Capt. Elice Shazar, the spokeswoman for the Israeli Civil Administration in the occupied West Bank, confirmed the farmers' accounts of the two Army visits to Qarawa al Fauqa. She said the farmers had been warned last month to dismantle the dwellings.
On Nov. 1, according to Shazar, a military force headed by Lt. Col. Shalom Nouri, the military governor of Jericho, arrived at the village and ordered the destruction of more than 50 of the shacks. Nouri told the farmers he would return to destroy any of the other dwellings that were left standing, and he did on Sunday.
"This has nothing to do with the lands, but concerns a concentration of people in that spot," Shazar said. She said the demolition order was issued because the shacks had been built without permits from Israeli authorities and because of "a security factor," which she did not explain.
Shazar also said that because most of the farmers are legal residents of the Tubas area they are not entitled to stay overnight in the Jordan Valley.

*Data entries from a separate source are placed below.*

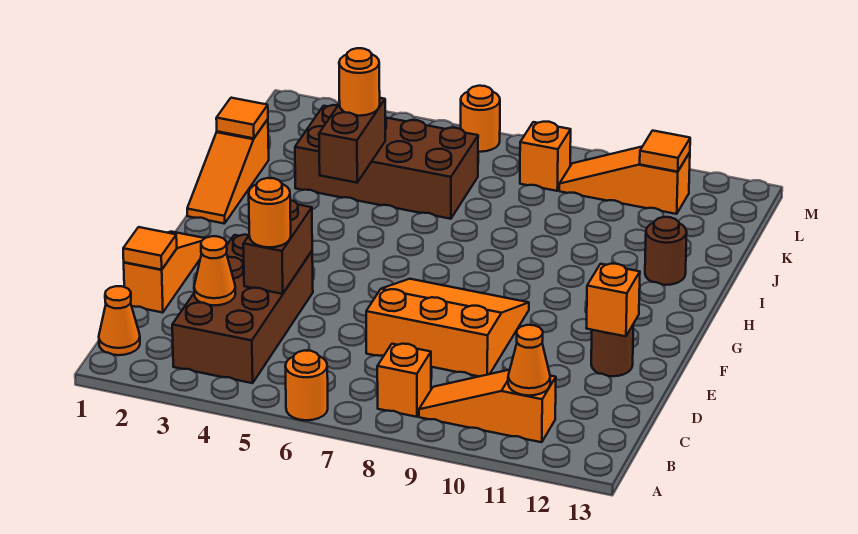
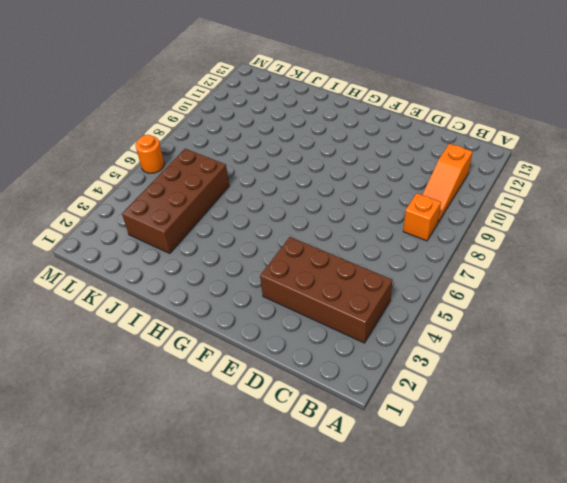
none -> orange round brick A6 level 1
none -> orange cone B1 level 1
none -> orange slope D1:F1 level 1 top D

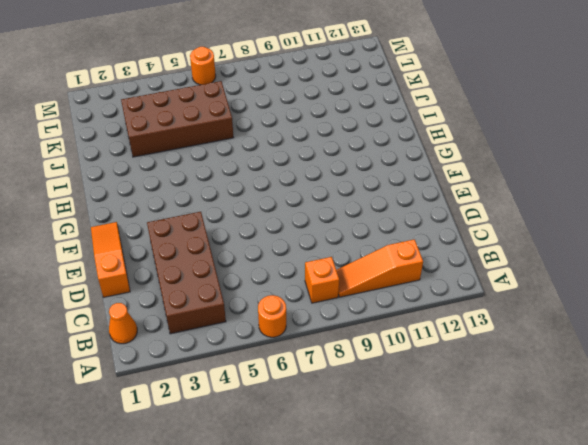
none -> orange slope D7:F9 level 1 top D
none -> brown round brick E12 level 1
none -> orange slope H1:J1 level 1 top J

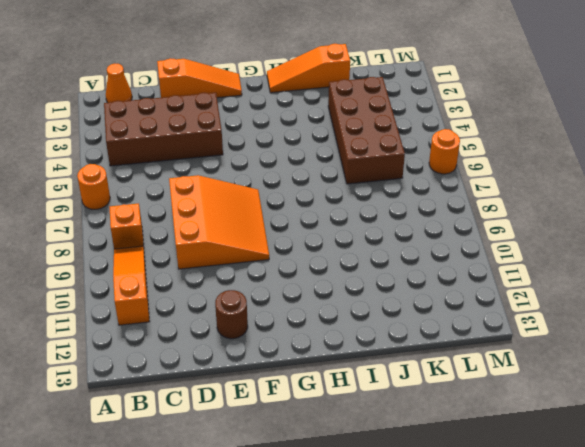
none -> brown round brick I12 level 1
none -> orange brick L8 level 1
none -> orange slope L9:L11 level 1 top 11

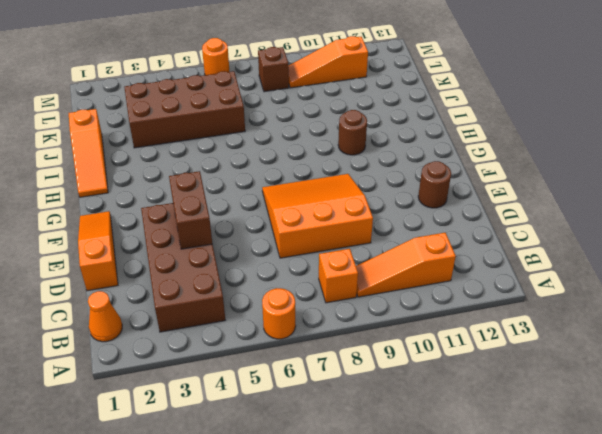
brown round brick H10 level 1 -> brown round brick I12 level 1
brown brick L8 level 1 -> orange brick L8 level 1
none -> orange cone B11 level 2
none -> orange cone C3 level 2
none -> orange tile D1 level 2

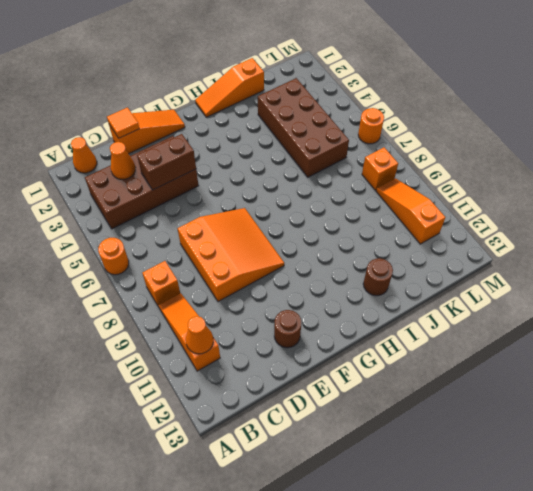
none -> orange brick E12 level 2
none -> brown brick I4:J4 level 2
none -> orange tile J1 level 2

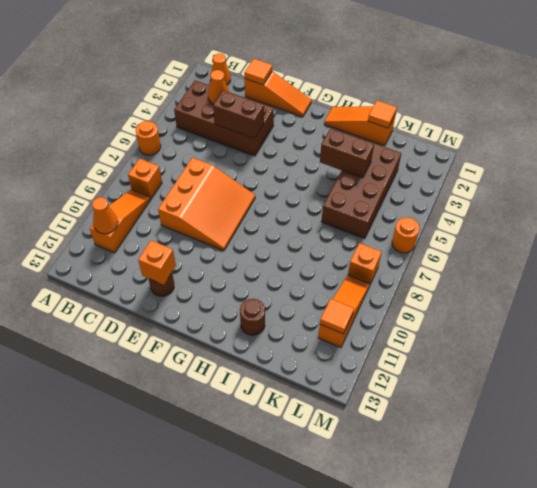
none -> orange round brick D4 level 3
none -> orange round brick J4 level 3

"They can go back and forth," she said. "There is no reason why they can't go home at night, just like people do in Israel."
Asked about the expense of the travel for the farmers and their families, who also work in the fields, she said it should be paid by the Arab owners of the land who hire the farmers to cultivate it and share the harvest.

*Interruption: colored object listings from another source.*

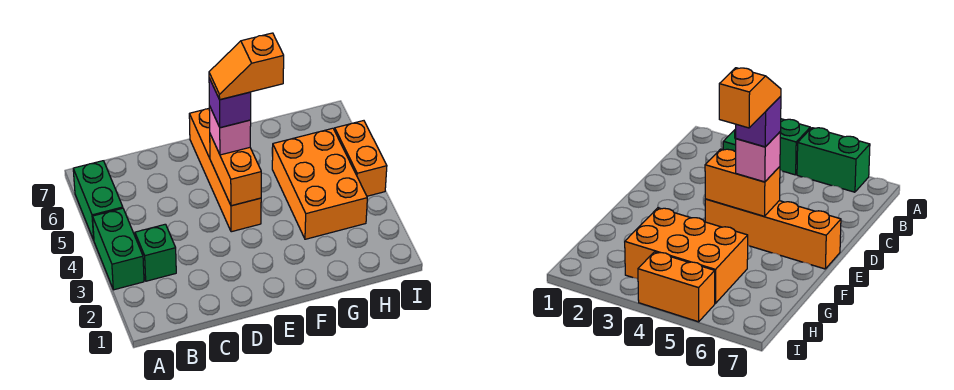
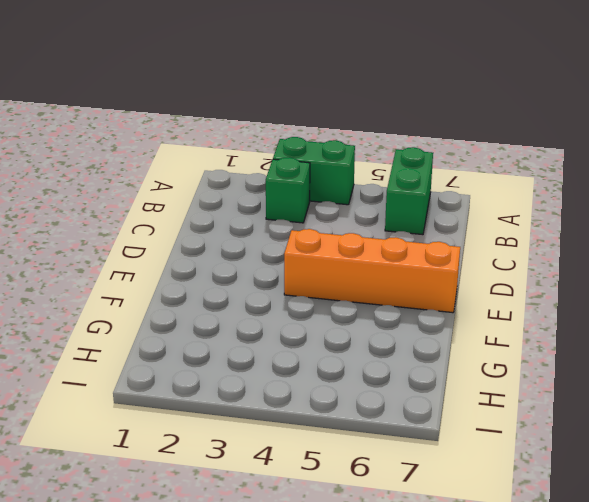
green brick A6:B6 level 1 -> green brick A5:A6 level 1
none -> orange brick G3:H5 level 1
none -> orange brick I4:I5 level 1

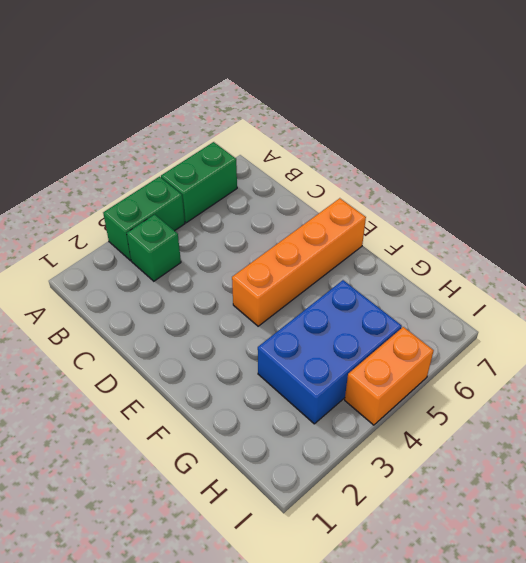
blue brick G3:H5 level 1 -> orange brick G3:H5 level 1
none -> orange brick E4:E5 level 2
none -> pink brick E5 level 3

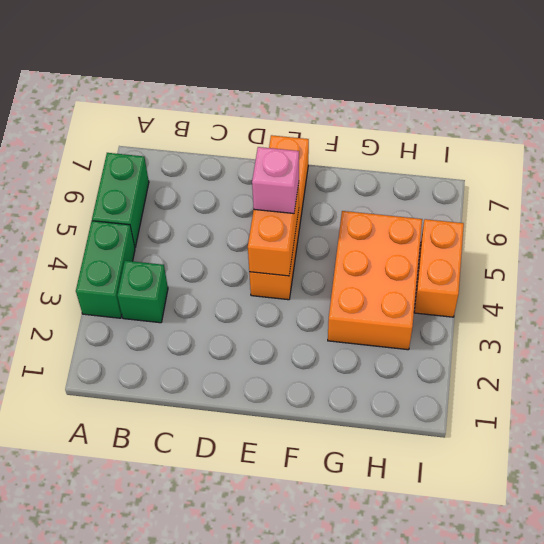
none -> purple brick E5 level 4
none -> orange slope E5:F5 level 5 top F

The farmers have been coming from their mountain villages to this area, one of the most productive parts of the Jordan Valley, for decades. Their first trouble with Israeli authorities occurred in 1980, when they were ordered to leave a similar ramshackle village they had built east of the Jordan Valley Highway and move west of the road.
The farmers complied with that order, which authorities said was issued for security purposes. According to a petition to West Bank authorities by the landowners, the new sites, including this one west of the highway and just north of the Jewish settlement of Masua, was approved by the Israeli authorities at the time.
"The relationship between the owners and the farmers is not that of employers and workmen," the petition said. "The owners have contracts with the farmers whereby the latter obtain a prescribed proportion of the production. To achieve the best results, the farmers' families live with them near the cultivated land, and the farmers' needs in the form of schools and clinics in the district where they live have been met.
"Consequently, to prohibit the farmers from living in the district will lead to their losing their means of livelihood and destroy a way of life to which they have been accustomed for decades and impose heavy material losses on the owners."
In a final attempt to forestall destruction of the farmers' shacks, lawyers retained by the landowners offered to move the farmers to any other spot near the fields acceptable to Israeli authorities. There apparently was no response to this offer.
"We didn't give any options," Shazar said.
Some of the farmers, interviewed a few days after the destruction of their huts, said they suspected that the Jewish settlers of Masua put pressure on West Bank authorities to remove the village in the hope of eventually gaining control of the nearby farm land. This was denied by Israeli authorities.
Some of the men of the village were defiant.
"I will not destroy my house," said Mustafa Said. "Let them come and destroy it over my head."
Others expressed bewilderment at the action that struck at their way of life.
"If the problem is security, there has not been a single incident in this area," said Mohammed Gazi Abu Hantash. "All people want is to eat and to live on their land."